Conservation status: Five subspecies of hippos have been described based on morphological differences (H.a. amphibius, H.a.kiboko, H.a.capensis, H.a.tschadensis, H.a.constrictus; Lydekker 1915).
However, the existence of these putative subspecies had not been tested by genetic analyses. A recent paper by Okello et al. (2005) does just that. Using mitochondrial DNA from skin biopsies taken from 13 sampling locations, the authors consider genetic diversity and structure among hippo populations across the continent. They find low but significant genetic differentiation among 3 of the 5 putative groups - H.a. amphibius, H.a.capensis, H.a.kiboko. If these findings are accurate, that would mean that common hippos in Kenya and Somalia (kiboko), southern Africa (capensis from Zambia to South Africa), and the rest of sub-Saharan African countries (amphibius) represent three distinct subspecies, with H.a.amphibus as the ancestral group.

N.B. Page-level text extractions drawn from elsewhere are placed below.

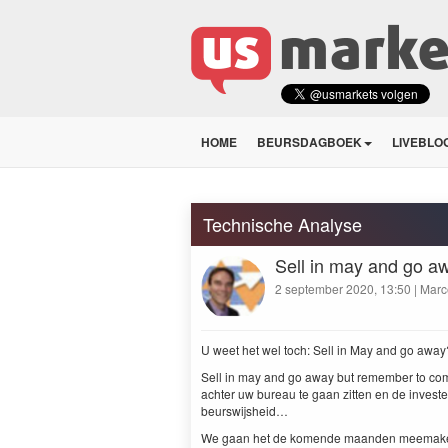
HOME
BEURSDAGBOEK
LIVEBLO
Technische Analyse
Sell in may and go aw
2 september 2020, 13:50 | Marc
U weet het wel toch: Sell in May and go away
Sell in may and go away but remem­ber to come
achter uw bureau te gaan zit­ten en de invest
beurswijsheid…
We gaan het de komende maan­den meemak­e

Okello et al. also find evidence that common hippos in Africa experienced a marked population expansion during or after the Pleistocene Epoch, which they attribute to an increase in water bodies at the end of this era. These findings have important conservation implications. Hippo populations across the continent are threatened by habitat loss and unregulated hunting. In addition to addressing these common threats, the genetic diversity of these three distinct subspecies will need to be preserved. The hippopotamus has been moved on to the so-called "Red List" drawn up by The World Conservation Union (IUCN) in May 2006. This signifies that the common hippopotamus is now in serious danger of extinction.